_STATED EXERCISE:_
Revise the data below so that every "Logged time" becomes "Recorded time", with nothing else altered. Leave the pictures out of the result.
Start DATA FOR THE TASK
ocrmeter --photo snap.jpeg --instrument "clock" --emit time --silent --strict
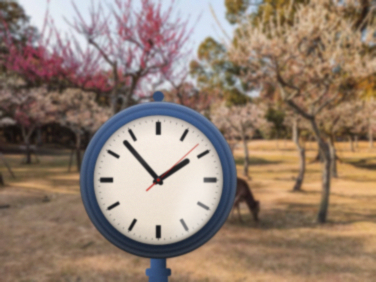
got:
1:53:08
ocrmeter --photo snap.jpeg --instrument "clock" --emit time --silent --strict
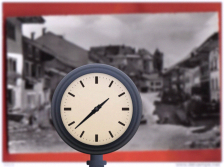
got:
1:38
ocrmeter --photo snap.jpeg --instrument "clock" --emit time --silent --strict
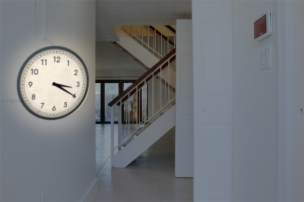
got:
3:20
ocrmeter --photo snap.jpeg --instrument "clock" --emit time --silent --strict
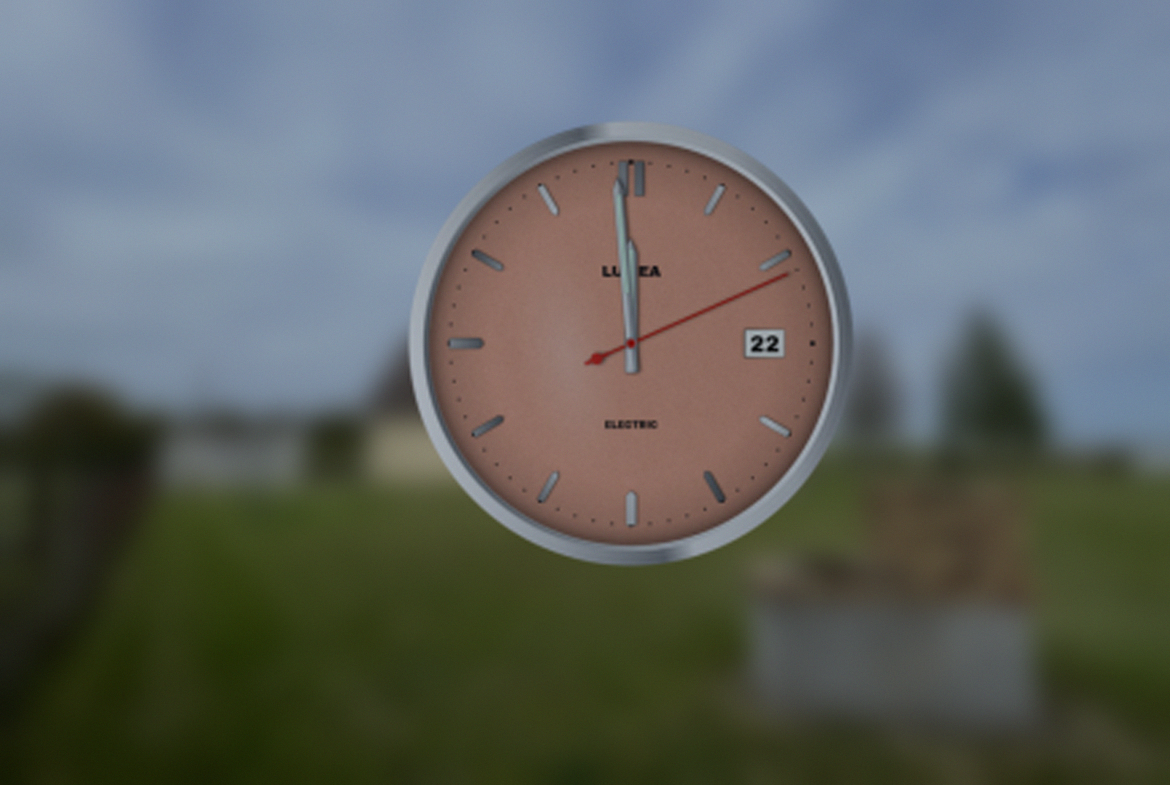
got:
11:59:11
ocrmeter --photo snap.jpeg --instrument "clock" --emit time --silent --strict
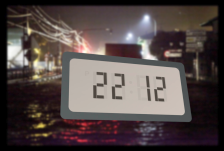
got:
22:12
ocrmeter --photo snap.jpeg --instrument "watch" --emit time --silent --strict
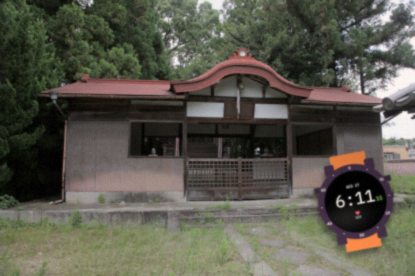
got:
6:11
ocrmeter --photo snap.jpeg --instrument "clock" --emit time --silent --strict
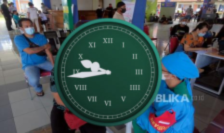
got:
9:44
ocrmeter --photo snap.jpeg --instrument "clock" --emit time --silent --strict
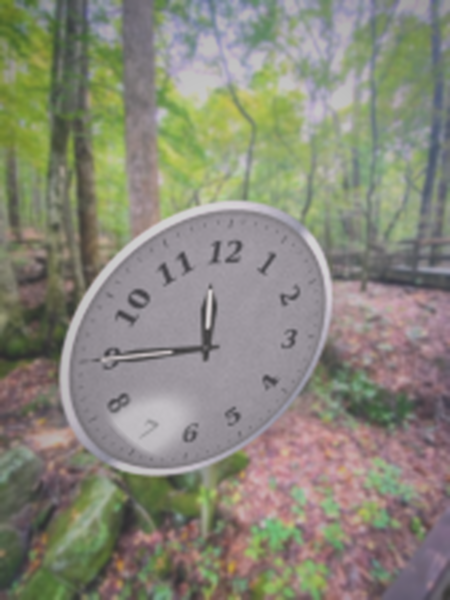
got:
11:45
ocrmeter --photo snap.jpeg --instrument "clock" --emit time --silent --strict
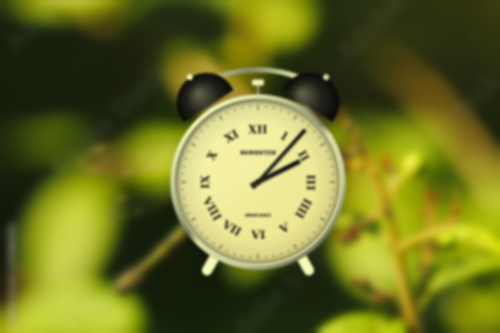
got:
2:07
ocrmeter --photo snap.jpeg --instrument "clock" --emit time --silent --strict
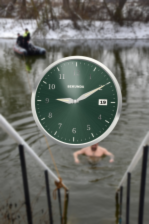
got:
9:10
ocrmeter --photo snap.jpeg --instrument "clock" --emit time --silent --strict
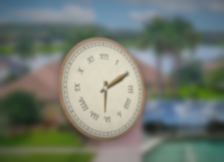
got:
6:10
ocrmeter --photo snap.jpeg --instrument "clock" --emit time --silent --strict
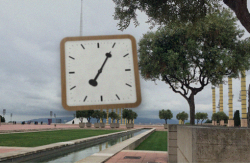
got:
7:05
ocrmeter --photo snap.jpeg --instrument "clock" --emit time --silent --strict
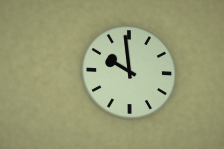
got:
9:59
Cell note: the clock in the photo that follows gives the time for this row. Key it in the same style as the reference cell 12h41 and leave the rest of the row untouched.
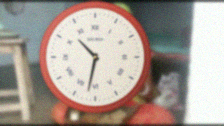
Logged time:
10h32
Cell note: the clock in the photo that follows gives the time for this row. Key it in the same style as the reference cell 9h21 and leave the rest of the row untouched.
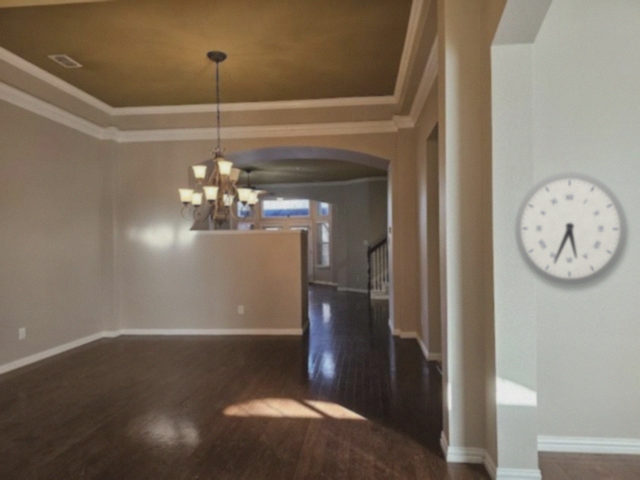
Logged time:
5h34
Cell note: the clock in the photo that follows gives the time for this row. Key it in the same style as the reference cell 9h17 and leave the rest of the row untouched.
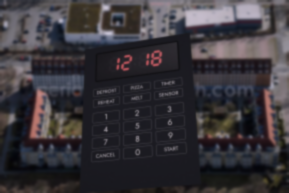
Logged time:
12h18
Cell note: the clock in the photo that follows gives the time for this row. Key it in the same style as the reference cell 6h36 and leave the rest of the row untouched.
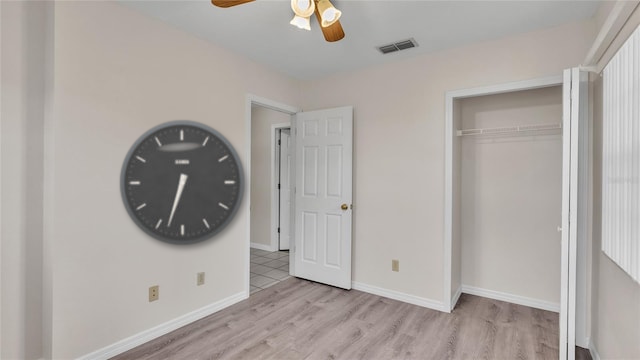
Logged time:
6h33
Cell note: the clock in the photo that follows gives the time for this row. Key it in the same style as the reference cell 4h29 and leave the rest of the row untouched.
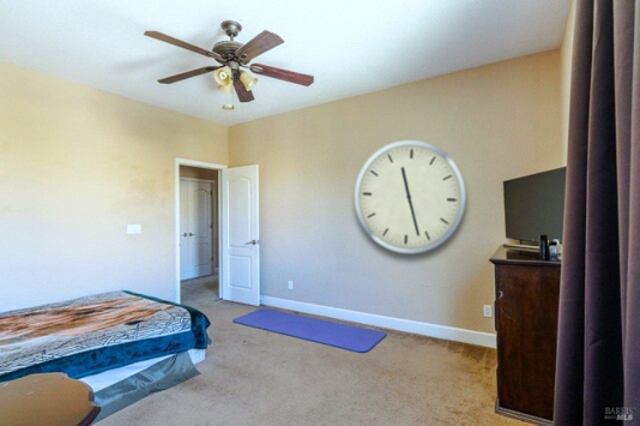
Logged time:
11h27
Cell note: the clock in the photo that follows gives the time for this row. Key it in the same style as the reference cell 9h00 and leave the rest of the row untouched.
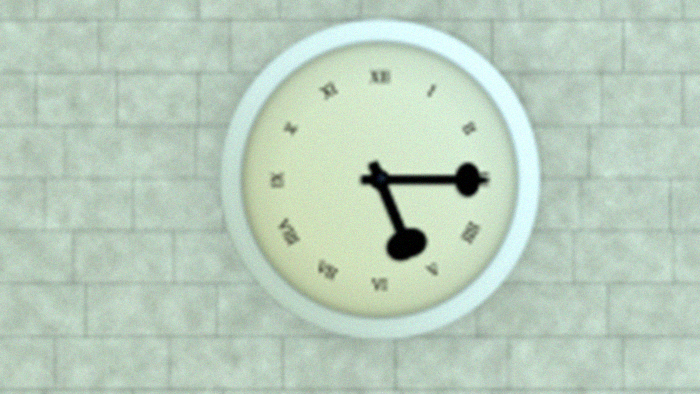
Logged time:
5h15
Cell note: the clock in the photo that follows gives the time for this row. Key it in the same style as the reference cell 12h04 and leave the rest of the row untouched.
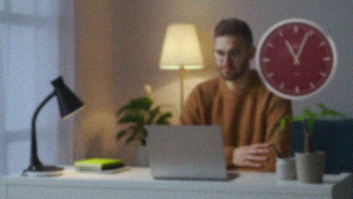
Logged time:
11h04
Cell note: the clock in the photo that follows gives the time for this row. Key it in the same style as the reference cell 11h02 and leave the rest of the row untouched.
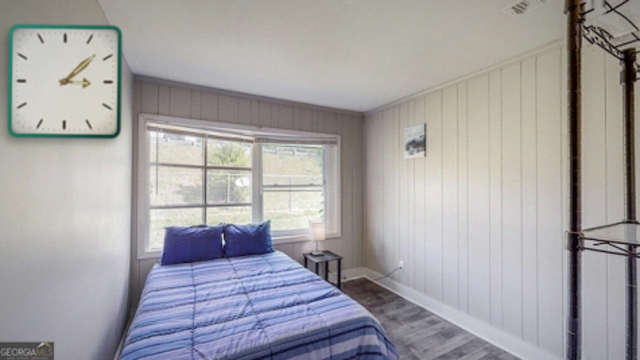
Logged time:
3h08
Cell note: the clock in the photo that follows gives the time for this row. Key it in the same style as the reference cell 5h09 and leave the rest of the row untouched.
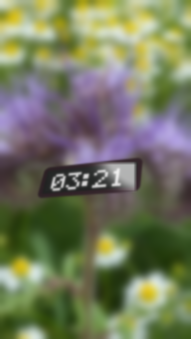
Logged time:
3h21
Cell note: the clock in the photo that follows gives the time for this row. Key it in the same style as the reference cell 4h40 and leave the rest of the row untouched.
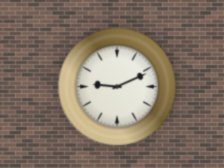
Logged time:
9h11
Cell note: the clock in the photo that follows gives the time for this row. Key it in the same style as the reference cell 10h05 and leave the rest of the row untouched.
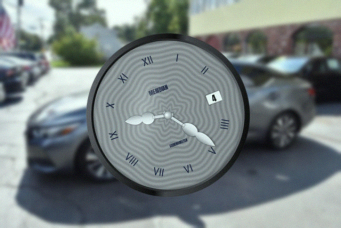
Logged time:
9h24
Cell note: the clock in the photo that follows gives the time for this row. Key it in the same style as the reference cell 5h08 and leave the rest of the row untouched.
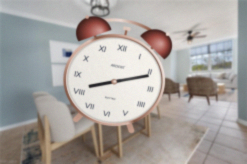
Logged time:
8h11
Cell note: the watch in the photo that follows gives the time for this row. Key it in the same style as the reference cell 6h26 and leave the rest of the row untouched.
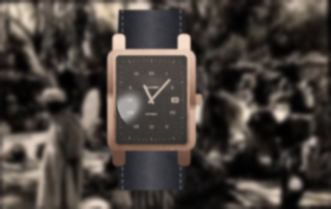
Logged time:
11h07
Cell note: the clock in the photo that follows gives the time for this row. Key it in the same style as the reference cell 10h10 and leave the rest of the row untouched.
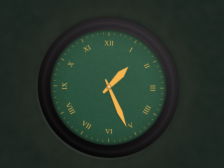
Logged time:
1h26
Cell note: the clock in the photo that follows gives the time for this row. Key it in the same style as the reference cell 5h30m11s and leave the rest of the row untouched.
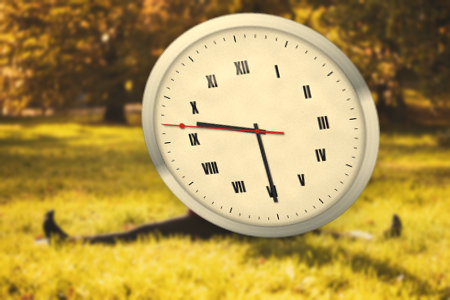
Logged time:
9h29m47s
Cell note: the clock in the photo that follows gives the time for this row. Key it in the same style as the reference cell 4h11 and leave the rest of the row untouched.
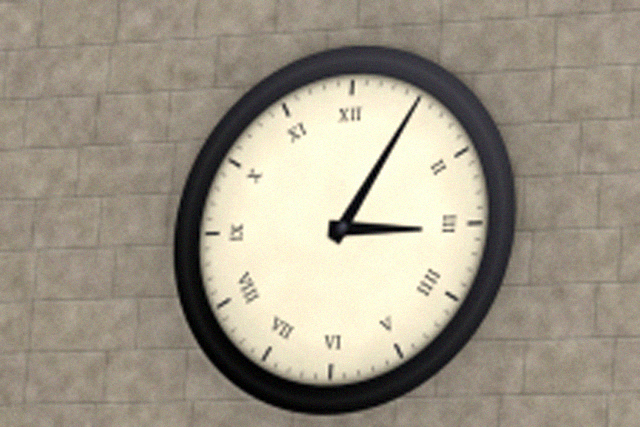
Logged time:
3h05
End DATA FOR THE TASK
_ANSWER TO THIS EXERCISE:_
ocrmeter --photo snap.jpeg --instrument "clock" --emit time --silent --strict
got:
1:53:08
ocrmeter --photo snap.jpeg --instrument "clock" --emit time --silent --strict
got:
1:38
ocrmeter --photo snap.jpeg --instrument "clock" --emit time --silent --strict
got:
3:20
ocrmeter --photo snap.jpeg --instrument "clock" --emit time --silent --strict
got:
11:59:11
ocrmeter --photo snap.jpeg --instrument "clock" --emit time --silent --strict
got:
22:12
ocrmeter --photo snap.jpeg --instrument "watch" --emit time --silent --strict
got:
6:11
ocrmeter --photo snap.jpeg --instrument "clock" --emit time --silent --strict
got:
9:44
ocrmeter --photo snap.jpeg --instrument "clock" --emit time --silent --strict
got:
11:45
ocrmeter --photo snap.jpeg --instrument "clock" --emit time --silent --strict
got:
2:07
ocrmeter --photo snap.jpeg --instrument "clock" --emit time --silent --strict
got:
9:10
ocrmeter --photo snap.jpeg --instrument "clock" --emit time --silent --strict
got:
6:10
ocrmeter --photo snap.jpeg --instrument "clock" --emit time --silent --strict
got:
7:05
ocrmeter --photo snap.jpeg --instrument "clock" --emit time --silent --strict
got:
9:59
Cell note: the clock in the photo that follows gives the time for this row. Key it in the same style as the reference cell 12h41 and leave the rest of the row untouched.
Recorded time:
10h32
Cell note: the clock in the photo that follows gives the time for this row. Key it in the same style as the reference cell 9h21 and leave the rest of the row untouched.
Recorded time:
5h34
Cell note: the clock in the photo that follows gives the time for this row. Key it in the same style as the reference cell 9h17 and leave the rest of the row untouched.
Recorded time:
12h18
Cell note: the clock in the photo that follows gives the time for this row. Key it in the same style as the reference cell 6h36 and leave the rest of the row untouched.
Recorded time:
6h33
Cell note: the clock in the photo that follows gives the time for this row. Key it in the same style as the reference cell 4h29 and leave the rest of the row untouched.
Recorded time:
11h27
Cell note: the clock in the photo that follows gives the time for this row. Key it in the same style as the reference cell 9h00 and leave the rest of the row untouched.
Recorded time:
5h15
Cell note: the clock in the photo that follows gives the time for this row. Key it in the same style as the reference cell 12h04 and leave the rest of the row untouched.
Recorded time:
11h04
Cell note: the clock in the photo that follows gives the time for this row. Key it in the same style as the reference cell 11h02 and leave the rest of the row untouched.
Recorded time:
3h08
Cell note: the clock in the photo that follows gives the time for this row. Key it in the same style as the reference cell 5h09 and leave the rest of the row untouched.
Recorded time:
3h21
Cell note: the clock in the photo that follows gives the time for this row. Key it in the same style as the reference cell 4h40 and leave the rest of the row untouched.
Recorded time:
9h11
Cell note: the clock in the photo that follows gives the time for this row. Key it in the same style as the reference cell 10h05 and leave the rest of the row untouched.
Recorded time:
9h24
Cell note: the clock in the photo that follows gives the time for this row. Key it in the same style as the reference cell 5h08 and leave the rest of the row untouched.
Recorded time:
8h11
Cell note: the watch in the photo that follows gives the time for this row. Key it in the same style as the reference cell 6h26 and leave the rest of the row untouched.
Recorded time:
11h07
Cell note: the clock in the photo that follows gives the time for this row. Key it in the same style as the reference cell 10h10 and leave the rest of the row untouched.
Recorded time:
1h26
Cell note: the clock in the photo that follows gives the time for this row. Key it in the same style as the reference cell 5h30m11s and leave the rest of the row untouched.
Recorded time:
9h29m47s
Cell note: the clock in the photo that follows gives the time for this row. Key it in the same style as the reference cell 4h11 and leave the rest of the row untouched.
Recorded time:
3h05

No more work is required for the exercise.